WHAT IS REQUIRED: Whenever a line below includes the word "cuối", copy that line.

Source data:

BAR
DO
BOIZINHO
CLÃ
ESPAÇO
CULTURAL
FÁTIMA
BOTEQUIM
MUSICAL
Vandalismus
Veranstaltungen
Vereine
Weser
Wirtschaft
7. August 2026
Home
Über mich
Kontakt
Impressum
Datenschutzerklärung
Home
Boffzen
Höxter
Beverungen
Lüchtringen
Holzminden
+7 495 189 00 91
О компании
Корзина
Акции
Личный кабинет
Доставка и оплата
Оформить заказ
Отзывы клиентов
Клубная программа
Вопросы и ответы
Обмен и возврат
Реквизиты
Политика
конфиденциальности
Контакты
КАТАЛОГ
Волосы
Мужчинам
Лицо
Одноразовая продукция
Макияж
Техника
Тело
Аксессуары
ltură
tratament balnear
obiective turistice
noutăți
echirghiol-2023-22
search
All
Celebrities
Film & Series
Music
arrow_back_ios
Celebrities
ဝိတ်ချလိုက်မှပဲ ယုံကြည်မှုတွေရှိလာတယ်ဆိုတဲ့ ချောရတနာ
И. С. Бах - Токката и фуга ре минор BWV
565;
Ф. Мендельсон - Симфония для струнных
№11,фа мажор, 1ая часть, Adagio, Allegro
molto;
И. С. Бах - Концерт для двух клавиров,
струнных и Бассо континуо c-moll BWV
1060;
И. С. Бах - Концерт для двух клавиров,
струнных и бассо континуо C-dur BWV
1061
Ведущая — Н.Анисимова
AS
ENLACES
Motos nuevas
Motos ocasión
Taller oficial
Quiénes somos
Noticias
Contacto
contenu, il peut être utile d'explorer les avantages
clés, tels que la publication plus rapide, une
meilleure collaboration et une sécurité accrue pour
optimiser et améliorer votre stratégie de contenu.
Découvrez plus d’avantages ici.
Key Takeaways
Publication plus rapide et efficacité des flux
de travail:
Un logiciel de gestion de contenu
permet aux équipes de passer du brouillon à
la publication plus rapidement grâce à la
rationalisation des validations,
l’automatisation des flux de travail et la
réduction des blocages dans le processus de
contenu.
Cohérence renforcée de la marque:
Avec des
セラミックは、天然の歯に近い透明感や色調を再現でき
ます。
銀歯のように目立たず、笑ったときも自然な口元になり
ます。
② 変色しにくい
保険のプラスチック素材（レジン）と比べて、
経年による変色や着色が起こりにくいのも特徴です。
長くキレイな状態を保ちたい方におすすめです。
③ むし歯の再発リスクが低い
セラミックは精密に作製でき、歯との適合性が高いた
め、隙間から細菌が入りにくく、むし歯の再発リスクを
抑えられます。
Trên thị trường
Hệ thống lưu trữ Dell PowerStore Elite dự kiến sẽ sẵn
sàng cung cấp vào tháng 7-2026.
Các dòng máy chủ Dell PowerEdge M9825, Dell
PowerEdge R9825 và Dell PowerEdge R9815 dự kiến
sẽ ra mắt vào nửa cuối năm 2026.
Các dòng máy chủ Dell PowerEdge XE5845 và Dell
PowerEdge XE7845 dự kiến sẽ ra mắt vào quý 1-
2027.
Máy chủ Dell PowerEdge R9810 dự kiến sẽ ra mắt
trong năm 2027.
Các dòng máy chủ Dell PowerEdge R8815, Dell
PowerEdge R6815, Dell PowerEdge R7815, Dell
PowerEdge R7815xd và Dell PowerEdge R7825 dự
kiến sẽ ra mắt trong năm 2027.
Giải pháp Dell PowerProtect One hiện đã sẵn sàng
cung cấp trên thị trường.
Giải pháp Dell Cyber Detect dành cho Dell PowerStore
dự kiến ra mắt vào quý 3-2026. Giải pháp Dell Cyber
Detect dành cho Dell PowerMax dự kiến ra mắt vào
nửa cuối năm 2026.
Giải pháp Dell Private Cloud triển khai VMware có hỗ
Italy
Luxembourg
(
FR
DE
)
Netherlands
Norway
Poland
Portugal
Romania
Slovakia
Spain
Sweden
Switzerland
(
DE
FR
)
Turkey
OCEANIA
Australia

SOLVED PROBLEM:
sẽ ra mắt vào nửa cuối năm 2026.
nửa cuối năm 2026.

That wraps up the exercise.